Rapor bagus Woodward itu juga yang membuatnya dipercaya untuk mengemban jabatan Executive Vice-Chairman semenjak tahun 2012. Sepeninggal David Gill di tahun 2013, Woodward kemudian menduduki puncak hierarki operasional klub. Artinya, Ia bertanggungjawab terhadap hal-hal yang berkaitan dengan eksistensi klub termasuk soal transfer.
Ibarat sebuah kepanitiaan acara kampus, Woodward merupakan kepala divisi sponsorship yang tiba-tiba diminta menjadi kepala divisi acara.
Masih ibarat panitia, Woodward sangat lihai dalam menggaet sponsor untuk penyelenggaraan sebuah acara tetapi saat ditugaskan sebagai kepala divisi acara, ia kebingungan menyusun rundown dan hampir dipastikan tak mengerti keseluruhan acara yang dibesutnya.
Sederhananya, Woodward tahu bagaimana cara menggaet sponsor agar acara tersebut berlangsung. Namun ia tak paham bagaimana cara menyusun dan menghelat acara tersebut supaya berjalan lancar serta sukses.
Begitulah alegori Woodward sebagai Executive Vice-Chairman. Terutama saat musim transfer telah tiba. Kita tahu tinta emasnya saat mendatangkan sponsor, tapi soal mendatangkan pemain anyar nan berkualitas ke Stadion Old Trafford, rasanya kita lebih banyak mengurut dada.
Woodward merupakan satu kata paling efektif untuk menceritakan segala nestapa yang dihadapi United tujuh tahun terakhir. Satu-satunya pertandingan yang ia pahami bukanlah pertandingan sepakbola, melainkan ‘pertandingan’ dengan para pemegang saham The Red Devils setiap tiga bulan sekali.
Ia lebih rajin serta piawai mencari tambahan uang bagi klub via sponsor seperti partner bantal resmi atau partner mie ramen resmi United ketimbang mencari rekan sepadan bagi Paul Pogba di sektor tengah maupun bek tengah berkualitas sebagai tembok di depan David de Gea.
Woodward bagaikan logo ‘Supreme’ yang bikin segala pernah-pernik jadi mahal bila terdapat sepuhan namanya. Woodward tak memiliki sentuhan midas yang berguna di bursa transfer sebab ia hanya menilai segala sesuatunya berdasarkan nilai uang. Tak heran kalau pendukung United sendiri menyebutnya tak becus mengurusi transfer pemain.
Tahun 2013 silam, Woodward membuat publik tertawa karena ia menolak membayar klausul pelepasan gelandang kribo asal Belgia yang kala itu bermain untuk Everton, Marouane Fellaini. Woodward terus mengulur-ulur negosiasi tapi akibatnya, United mesti menebus Fellaini 4 juta Poundsterling lebih mahal dari klausul pelepasannya.
Pada dua bursa transfer berikutnya, Woodward memang kelihatan murah hati. Nama-nama semisal Angel Di Maria, Radamel Falcao, Ander Herrera, Juan Mata, dan Luke Shaw sanggup didaratkan di Stadion Old Trafford.

■ **BUTIR TUGAS 1**
Tolong ketik ulang baris-baris catatan mulai dari baris yang memuat "作者：[arindam][a]" hingga baris yang memuat "[8]: https://floss.social/@debugpoint", termasuk kedua baris tersebut, tanpa perubahan apa pun.
Bacaan dan catatan di halaman ini tidak saling berhubungan.

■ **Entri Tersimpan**

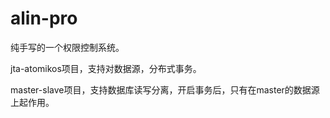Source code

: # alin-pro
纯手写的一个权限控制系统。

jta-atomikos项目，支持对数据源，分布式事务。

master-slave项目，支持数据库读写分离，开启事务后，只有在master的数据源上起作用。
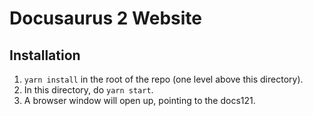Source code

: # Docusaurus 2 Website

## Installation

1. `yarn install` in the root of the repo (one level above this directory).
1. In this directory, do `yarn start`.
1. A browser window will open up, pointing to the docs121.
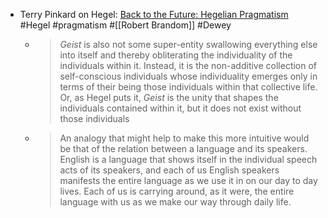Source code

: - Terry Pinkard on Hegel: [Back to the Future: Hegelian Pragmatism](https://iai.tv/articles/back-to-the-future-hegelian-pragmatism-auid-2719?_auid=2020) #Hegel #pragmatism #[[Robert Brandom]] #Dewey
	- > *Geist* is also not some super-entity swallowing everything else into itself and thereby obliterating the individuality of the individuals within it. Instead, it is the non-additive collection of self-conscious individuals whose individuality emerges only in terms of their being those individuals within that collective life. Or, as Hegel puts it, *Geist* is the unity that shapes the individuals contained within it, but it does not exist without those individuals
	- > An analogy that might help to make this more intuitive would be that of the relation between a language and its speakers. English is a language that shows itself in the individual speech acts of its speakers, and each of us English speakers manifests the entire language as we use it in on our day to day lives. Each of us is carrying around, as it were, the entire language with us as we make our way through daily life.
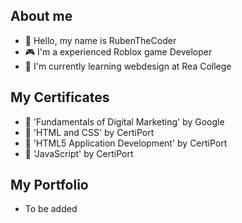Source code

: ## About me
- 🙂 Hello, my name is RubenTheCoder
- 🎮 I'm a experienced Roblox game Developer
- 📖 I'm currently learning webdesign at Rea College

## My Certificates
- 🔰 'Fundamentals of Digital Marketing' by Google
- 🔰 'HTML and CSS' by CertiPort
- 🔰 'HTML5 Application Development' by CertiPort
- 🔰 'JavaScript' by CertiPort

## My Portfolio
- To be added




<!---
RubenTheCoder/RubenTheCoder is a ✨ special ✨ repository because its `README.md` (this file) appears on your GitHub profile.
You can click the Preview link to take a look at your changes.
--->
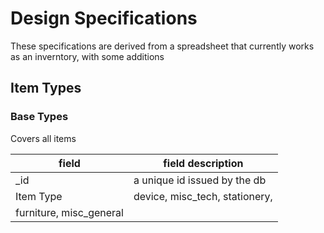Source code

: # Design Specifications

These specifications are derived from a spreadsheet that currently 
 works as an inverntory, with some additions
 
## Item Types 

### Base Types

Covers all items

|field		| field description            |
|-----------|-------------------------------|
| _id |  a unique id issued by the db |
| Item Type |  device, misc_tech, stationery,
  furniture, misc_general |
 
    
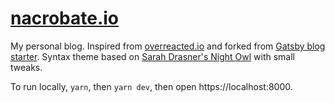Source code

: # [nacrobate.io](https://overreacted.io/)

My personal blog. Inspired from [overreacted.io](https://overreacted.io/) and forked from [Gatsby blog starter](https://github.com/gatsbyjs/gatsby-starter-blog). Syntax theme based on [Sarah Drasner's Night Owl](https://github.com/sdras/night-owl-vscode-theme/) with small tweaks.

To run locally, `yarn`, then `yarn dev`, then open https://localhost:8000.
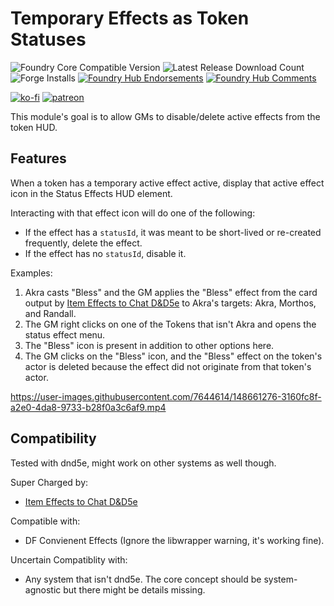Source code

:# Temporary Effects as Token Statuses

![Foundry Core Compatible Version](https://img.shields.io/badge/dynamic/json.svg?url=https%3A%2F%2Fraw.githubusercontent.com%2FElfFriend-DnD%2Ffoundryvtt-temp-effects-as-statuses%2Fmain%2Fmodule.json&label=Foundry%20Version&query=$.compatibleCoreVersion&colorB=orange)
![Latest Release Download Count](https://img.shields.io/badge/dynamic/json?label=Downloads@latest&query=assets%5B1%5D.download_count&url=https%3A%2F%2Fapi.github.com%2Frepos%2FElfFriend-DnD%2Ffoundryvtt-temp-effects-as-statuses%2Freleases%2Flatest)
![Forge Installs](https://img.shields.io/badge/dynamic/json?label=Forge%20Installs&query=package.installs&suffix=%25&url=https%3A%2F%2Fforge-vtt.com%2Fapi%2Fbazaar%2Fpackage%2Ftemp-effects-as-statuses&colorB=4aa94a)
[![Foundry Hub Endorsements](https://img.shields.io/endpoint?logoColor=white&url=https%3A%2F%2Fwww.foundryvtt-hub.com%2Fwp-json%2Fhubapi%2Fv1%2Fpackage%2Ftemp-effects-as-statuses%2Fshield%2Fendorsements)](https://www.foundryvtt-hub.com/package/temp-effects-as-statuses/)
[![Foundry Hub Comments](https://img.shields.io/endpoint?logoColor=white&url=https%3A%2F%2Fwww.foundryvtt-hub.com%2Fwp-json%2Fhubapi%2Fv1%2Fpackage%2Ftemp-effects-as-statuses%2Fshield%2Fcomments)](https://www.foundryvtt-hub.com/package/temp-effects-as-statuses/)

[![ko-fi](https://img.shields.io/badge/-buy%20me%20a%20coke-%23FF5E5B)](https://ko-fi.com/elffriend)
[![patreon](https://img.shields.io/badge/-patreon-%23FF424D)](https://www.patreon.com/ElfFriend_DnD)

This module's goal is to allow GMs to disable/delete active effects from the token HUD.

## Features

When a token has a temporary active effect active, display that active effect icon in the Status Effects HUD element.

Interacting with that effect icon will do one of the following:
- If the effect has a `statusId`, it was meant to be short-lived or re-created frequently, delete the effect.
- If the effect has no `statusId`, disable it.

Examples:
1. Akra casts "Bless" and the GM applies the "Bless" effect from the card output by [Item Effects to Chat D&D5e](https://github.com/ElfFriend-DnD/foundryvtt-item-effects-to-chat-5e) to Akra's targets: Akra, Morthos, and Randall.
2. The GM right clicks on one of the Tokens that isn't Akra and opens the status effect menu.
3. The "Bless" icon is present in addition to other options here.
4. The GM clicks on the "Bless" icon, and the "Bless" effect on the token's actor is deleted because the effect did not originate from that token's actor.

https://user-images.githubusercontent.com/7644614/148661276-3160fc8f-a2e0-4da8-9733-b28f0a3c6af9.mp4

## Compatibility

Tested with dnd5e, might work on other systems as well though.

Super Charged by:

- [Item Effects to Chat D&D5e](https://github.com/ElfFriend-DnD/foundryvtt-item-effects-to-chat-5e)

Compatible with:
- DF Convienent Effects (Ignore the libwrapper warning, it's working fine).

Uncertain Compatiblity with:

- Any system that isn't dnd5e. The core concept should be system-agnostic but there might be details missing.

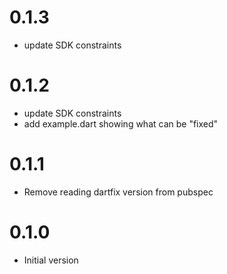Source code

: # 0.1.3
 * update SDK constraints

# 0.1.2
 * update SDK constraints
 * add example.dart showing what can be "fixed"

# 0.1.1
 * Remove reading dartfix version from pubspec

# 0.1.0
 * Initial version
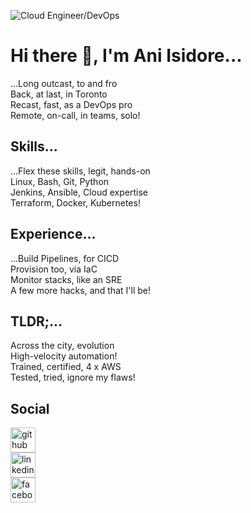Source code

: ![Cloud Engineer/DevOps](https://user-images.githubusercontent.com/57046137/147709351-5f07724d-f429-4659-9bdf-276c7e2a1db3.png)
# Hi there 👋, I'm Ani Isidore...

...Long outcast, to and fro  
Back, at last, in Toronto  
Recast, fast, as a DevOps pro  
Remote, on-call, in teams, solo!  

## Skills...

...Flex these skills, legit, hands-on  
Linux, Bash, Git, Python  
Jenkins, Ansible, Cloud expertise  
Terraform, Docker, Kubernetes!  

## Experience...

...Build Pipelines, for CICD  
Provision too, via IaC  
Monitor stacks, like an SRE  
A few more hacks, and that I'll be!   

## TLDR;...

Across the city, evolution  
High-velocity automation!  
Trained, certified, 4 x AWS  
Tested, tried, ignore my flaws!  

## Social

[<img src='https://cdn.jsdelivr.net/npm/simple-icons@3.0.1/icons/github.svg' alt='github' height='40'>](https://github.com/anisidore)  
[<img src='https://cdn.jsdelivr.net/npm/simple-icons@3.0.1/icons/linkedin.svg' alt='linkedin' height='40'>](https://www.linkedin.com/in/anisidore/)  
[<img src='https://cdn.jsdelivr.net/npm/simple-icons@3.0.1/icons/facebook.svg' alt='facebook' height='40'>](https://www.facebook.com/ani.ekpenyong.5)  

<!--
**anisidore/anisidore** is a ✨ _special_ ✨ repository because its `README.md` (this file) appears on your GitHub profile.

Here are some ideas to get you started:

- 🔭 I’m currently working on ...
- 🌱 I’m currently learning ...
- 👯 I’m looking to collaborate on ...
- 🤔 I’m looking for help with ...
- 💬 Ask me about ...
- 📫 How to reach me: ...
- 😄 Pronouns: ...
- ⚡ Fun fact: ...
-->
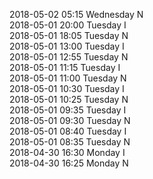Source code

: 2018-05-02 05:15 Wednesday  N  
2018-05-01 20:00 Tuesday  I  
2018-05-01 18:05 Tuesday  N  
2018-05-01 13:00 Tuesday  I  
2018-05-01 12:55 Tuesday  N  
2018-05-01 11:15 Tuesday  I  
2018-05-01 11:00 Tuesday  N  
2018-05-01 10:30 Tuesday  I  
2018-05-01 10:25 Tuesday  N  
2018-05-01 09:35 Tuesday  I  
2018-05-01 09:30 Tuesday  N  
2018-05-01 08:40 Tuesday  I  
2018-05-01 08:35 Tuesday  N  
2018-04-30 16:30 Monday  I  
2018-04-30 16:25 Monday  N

--

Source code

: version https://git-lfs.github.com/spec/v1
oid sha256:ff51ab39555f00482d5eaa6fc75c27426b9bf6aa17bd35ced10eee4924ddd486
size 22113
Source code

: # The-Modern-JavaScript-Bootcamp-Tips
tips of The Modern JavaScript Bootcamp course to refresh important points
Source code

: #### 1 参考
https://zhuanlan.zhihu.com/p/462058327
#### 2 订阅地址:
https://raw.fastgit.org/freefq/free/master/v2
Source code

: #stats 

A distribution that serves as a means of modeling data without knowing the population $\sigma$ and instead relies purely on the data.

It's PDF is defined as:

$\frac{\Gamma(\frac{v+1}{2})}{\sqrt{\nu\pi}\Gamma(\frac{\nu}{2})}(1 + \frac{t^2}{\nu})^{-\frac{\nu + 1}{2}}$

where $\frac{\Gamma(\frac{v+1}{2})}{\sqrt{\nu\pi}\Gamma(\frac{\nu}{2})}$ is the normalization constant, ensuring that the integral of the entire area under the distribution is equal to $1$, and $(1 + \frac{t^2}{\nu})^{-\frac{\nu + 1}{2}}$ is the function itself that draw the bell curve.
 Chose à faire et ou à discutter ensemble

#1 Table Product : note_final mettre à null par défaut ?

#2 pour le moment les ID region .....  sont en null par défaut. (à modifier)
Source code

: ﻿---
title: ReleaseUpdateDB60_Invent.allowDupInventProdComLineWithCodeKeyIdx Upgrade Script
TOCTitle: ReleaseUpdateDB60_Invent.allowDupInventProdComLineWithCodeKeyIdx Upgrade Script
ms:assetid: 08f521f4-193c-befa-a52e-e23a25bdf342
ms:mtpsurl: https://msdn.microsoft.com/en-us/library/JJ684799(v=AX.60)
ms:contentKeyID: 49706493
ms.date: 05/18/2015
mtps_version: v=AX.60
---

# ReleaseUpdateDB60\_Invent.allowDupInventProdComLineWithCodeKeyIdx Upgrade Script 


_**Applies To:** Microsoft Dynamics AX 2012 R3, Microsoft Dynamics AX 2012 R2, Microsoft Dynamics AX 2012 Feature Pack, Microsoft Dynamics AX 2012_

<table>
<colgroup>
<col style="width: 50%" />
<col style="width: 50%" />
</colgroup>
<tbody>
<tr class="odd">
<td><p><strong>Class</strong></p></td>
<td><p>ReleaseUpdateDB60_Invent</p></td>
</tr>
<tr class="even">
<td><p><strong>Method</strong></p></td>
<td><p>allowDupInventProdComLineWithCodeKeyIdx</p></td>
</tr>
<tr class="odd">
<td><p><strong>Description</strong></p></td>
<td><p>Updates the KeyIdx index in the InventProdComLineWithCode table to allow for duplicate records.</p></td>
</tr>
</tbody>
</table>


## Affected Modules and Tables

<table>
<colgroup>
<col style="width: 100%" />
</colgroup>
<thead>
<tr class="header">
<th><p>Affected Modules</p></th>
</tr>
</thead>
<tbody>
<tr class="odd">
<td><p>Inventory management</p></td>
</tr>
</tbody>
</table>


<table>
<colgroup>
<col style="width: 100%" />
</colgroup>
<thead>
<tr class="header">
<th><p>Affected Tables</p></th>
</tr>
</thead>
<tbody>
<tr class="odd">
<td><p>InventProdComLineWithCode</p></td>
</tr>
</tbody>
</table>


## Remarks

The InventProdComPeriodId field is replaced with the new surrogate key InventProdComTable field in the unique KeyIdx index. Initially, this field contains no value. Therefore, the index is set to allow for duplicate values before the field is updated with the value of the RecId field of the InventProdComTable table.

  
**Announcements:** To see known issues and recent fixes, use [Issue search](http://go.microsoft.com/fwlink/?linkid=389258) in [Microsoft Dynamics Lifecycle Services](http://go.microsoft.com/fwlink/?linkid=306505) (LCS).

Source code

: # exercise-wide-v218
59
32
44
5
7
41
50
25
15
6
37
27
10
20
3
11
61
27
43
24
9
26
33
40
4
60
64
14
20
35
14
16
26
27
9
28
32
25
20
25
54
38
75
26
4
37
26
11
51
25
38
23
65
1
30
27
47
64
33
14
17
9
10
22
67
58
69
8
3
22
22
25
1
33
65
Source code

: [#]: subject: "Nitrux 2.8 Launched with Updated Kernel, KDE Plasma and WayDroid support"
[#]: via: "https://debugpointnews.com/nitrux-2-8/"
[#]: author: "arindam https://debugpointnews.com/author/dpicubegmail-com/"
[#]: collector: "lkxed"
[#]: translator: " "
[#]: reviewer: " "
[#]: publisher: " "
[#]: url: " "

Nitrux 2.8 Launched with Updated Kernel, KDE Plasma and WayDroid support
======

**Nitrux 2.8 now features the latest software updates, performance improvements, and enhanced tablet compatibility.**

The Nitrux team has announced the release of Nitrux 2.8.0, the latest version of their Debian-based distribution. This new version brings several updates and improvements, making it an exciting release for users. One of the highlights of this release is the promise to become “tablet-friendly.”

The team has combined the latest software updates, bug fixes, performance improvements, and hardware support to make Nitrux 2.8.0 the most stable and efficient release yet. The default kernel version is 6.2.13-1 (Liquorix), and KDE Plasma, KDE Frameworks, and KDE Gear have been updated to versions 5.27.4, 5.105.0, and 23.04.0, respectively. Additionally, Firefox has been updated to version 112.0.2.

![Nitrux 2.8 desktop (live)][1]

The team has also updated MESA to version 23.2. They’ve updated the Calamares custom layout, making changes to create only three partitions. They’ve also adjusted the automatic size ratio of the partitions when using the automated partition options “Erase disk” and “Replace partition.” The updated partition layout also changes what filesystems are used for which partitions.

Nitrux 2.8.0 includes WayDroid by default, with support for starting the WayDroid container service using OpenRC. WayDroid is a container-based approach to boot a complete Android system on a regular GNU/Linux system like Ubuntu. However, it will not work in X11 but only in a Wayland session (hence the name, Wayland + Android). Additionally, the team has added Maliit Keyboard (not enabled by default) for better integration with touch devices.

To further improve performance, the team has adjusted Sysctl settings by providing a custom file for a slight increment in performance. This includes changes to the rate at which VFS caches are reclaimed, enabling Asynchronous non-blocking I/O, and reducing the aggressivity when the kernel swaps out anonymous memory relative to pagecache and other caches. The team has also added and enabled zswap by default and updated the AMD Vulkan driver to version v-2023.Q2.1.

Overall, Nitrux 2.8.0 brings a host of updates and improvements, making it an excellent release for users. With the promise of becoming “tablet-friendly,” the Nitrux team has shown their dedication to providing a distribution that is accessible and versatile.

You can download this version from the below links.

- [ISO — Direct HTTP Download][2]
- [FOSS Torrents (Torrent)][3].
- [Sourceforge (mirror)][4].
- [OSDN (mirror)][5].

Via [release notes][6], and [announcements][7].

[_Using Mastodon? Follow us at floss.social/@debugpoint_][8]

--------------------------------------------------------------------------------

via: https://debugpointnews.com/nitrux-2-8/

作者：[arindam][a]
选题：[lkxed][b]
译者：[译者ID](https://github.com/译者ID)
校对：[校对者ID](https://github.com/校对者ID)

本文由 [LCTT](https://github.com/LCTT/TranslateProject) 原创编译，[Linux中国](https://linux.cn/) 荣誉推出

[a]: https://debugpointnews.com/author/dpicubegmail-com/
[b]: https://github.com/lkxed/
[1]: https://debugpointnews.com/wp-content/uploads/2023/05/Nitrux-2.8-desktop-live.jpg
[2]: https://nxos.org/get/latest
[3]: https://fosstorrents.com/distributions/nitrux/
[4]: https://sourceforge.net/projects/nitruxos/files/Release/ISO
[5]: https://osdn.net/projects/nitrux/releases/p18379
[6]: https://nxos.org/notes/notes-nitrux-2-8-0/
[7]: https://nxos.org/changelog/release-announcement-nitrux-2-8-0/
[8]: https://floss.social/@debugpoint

--

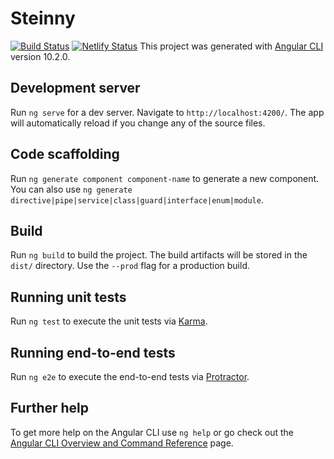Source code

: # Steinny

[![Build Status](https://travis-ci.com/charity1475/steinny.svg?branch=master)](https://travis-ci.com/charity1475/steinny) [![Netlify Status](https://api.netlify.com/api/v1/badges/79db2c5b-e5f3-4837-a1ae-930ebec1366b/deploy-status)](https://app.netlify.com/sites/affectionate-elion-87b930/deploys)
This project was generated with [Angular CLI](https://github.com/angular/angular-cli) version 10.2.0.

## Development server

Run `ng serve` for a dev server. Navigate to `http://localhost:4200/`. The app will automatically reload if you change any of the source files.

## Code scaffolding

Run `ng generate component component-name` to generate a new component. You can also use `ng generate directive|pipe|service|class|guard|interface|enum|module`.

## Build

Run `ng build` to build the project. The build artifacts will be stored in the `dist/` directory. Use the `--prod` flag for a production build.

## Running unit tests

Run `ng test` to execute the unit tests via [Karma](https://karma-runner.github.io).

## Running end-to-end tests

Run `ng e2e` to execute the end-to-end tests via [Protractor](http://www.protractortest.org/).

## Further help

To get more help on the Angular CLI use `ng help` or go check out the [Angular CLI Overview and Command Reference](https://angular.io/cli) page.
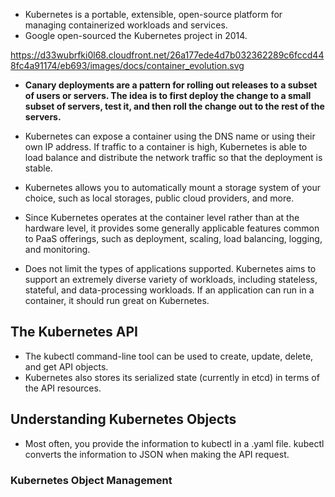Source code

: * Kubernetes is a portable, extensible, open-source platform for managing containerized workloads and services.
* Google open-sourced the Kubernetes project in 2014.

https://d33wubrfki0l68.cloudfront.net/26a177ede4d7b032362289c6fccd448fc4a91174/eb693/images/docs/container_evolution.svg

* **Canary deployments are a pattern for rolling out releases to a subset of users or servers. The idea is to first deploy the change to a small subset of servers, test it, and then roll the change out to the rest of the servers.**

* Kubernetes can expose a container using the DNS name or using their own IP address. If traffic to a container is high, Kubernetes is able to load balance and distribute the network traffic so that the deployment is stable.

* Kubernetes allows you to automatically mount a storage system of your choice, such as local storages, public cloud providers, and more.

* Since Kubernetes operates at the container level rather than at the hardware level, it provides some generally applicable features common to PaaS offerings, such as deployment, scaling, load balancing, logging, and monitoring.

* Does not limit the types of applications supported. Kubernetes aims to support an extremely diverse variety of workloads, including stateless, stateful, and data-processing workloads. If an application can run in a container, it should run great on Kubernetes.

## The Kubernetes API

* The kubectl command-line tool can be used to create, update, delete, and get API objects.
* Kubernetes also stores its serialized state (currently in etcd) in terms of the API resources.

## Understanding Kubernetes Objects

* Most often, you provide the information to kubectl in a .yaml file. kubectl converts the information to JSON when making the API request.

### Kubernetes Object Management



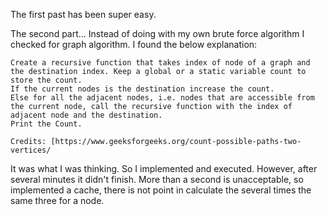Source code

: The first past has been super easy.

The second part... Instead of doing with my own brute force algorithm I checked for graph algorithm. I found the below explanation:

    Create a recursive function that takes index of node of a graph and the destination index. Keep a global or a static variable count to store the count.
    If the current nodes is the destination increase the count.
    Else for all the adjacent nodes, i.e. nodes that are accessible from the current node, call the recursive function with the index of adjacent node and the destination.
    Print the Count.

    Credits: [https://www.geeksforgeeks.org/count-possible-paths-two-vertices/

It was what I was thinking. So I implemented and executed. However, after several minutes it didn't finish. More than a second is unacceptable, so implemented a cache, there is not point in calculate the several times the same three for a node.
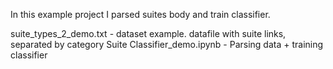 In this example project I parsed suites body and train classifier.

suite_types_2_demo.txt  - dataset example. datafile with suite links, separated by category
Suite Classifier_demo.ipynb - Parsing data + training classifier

■ **BUTIR TUGAS 2**
Ringkas bacaan tentang Woodward dalam dua kalimat.

■ **JAWABAN LATIHAN 1**
作者：[arindam][a]
选题：[lkxed][b]
译者：[译者ID](https://github.com/译者ID)
校对：[校对者ID](https://github.com/校对者ID)

本文由 [LCTT](https://github.com/LCTT/TranslateProject) 原创编译，[Linux中国](https://linux.cn/) 荣誉推出

[a]: https://debugpointnews.com/author/dpicubegmail-com/
[b]: https://github.com/lkxed/
[1]: https://debugpointnews.com/wp-content/uploads/2023/05/Nitrux-2.8-desktop-live.jpg
[2]: https://nxos.org/get/latest
[3]: https://fosstorrents.com/distributions/nitrux/
[4]: https://sourceforge.net/projects/nitruxos/files/Release/ISO
[5]: https://osdn.net/projects/nitrux/releases/p18379
[6]: https://nxos.org/notes/notes-nitrux-2-8-0/
[7]: https://nxos.org/changelog/release-announcement-nitrux-2-8-0/
[8]: https://floss.social/@debugpoint

■ **JAWABAN LATIHAN 2**
Woodward menjabat Executive Vice-Chairman sejak 2012 dan menduduki puncak hierarki operasional klub setelah kepergian David Gill pada 2013. Ia piawai mendatangkan sponsor, tetapi pendukung United sendiri menyebutnya tak becus mengurus transfer pemain, misalnya ketika pada 2013 ia mengulur negosiasi Marouane Fellaini sehingga United harus membayar 4 juta Poundsterling lebih mahal dari klausul pelepasannya.